There are several religious references, and descriptions of them disappearing once and for all into their house make them seem like girls from the middle ages who've been given to God against their will, or as though they were living in a seraglio, young daughters of a sultan's household being readied as a royal wife,at any rate kept safe for something finer than anything this world had to offer. This although the parents are portrayed as rather colorless people, as parents too often are in novels and movies. What did their parents have in mind? Their father seemed ready enough to let the girls grow up, but their mother, perhaps in a grotesque satire of love, of wanting to keep her children safe, curled around them like a python and squeezed the life out of them. They had tried, once, to let them go to a school dance. Luz, the one sister given the most personality, ran off with Trip, who had longed and lusted for her. They consummate their relationship on the football field, then Trip takes a powder and leaves Luz to make her way home by herself. The damage is done, however. Their mother, having lost one child, is unable to handle her daughter's overt sexuality, never mind that it had ended in disaster. The girls' are withdrawn from school, and their downward spiral into desolation begins.
As the book begins with a death, so it ends, with the collective deaths of the rest of the sisters.The neighborhood boys who had watched them from afar with the heated lust you can only feel for something you can never have, seem linked with the girls' in their inability to grow up. The girls, much like the young protagonist in "Dead Poets' Society," are unable to envision a life beyond the sere emotional desert in which they currently reside. So, too, the boys, while longing for the lush pleasures of sensual freedom they scent in the visages' of the five sisters, are unable, once the girls move beyond them into death, to grow into anything resembling a satisfactory adulthood.
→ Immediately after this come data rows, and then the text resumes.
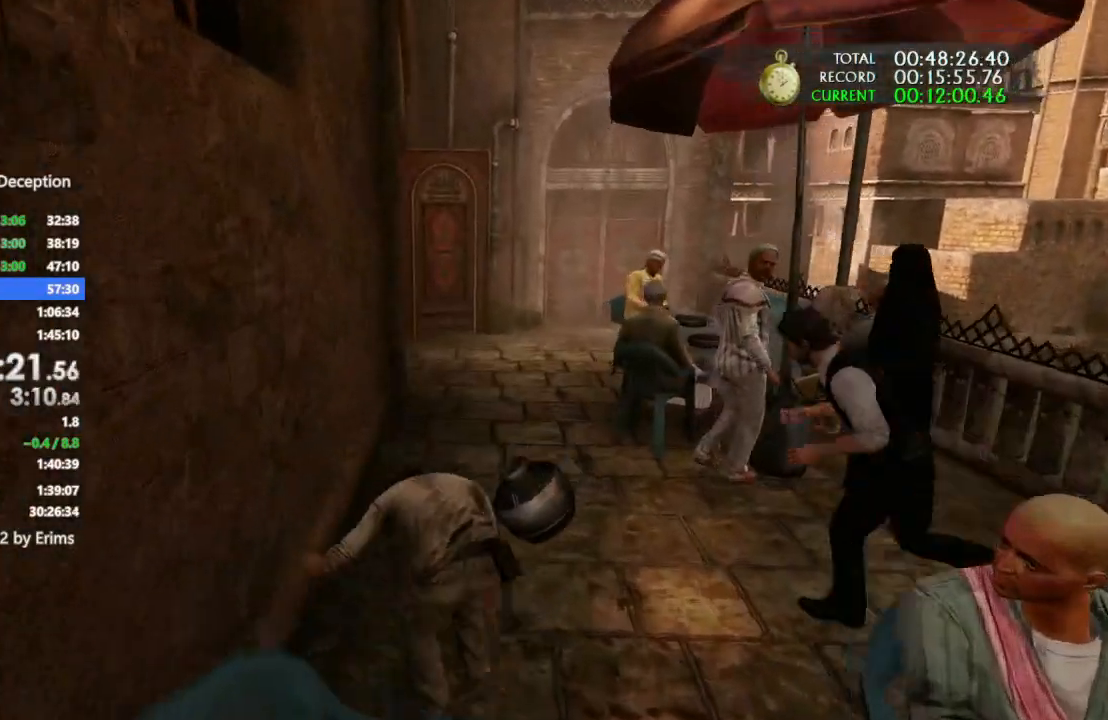
{"dt_ms": 500, "buttons": [], "left_stick": "up", "right_stick": "center", "events": []}
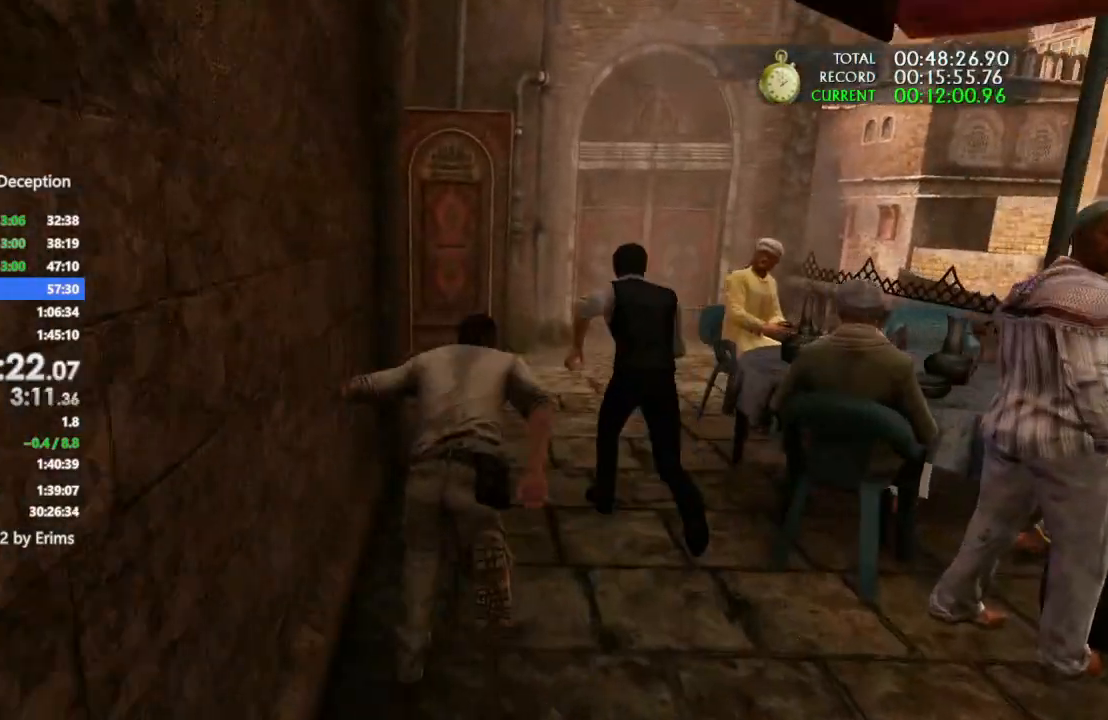
{"dt_ms": 500, "buttons": [], "left_stick": "up", "right_stick": "center", "events": [[267, "START", "down"], [333, "DPAD_UP", "down"], [367, "START", "up"], [467, "DPAD_UP", "up"]]}
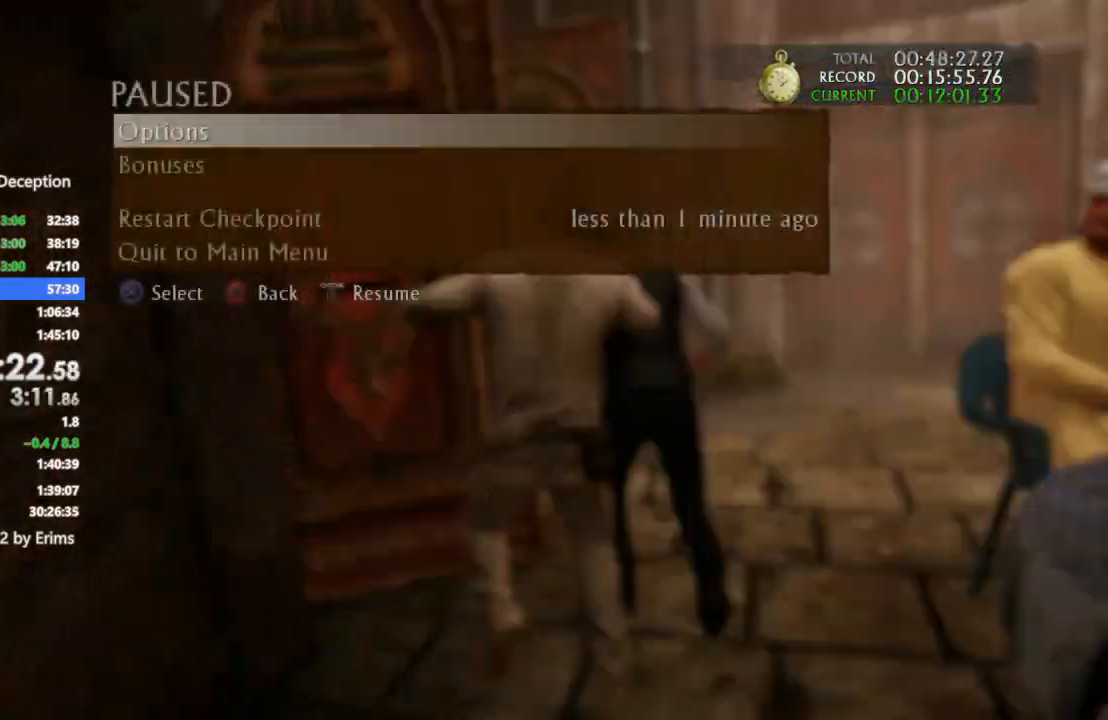
{"dt_ms": 500, "buttons": [], "left_stick": "up", "right_stick": "center", "events": [[33, "DPAD_UP", "down"], [133, "DPAD_UP", "up"], [233, "DPAD_UP", "down"], [300, "CROSS", "down"], [367, "DPAD_UP", "up"], [400, "CROSS", "up"]]}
They live on the edges of their fantasy, scarred forever, thoughts of the elusive Lisbon girls "making us happier with dreams than wives...and the snow came down and the sky was unremittingly gray." I see them standing like Gatsby in his yard looking over the bay to the green light beyond, his arms outstretched in yearning; so they seem to stand, looking at the green light that was the Lisbon sisters, arms outstretched, forever yearning, forever seeing through a glass darkly.
Eugenides writes like an overgrown garden, and his evocation of youth cut short is an Eden whose residents have never left.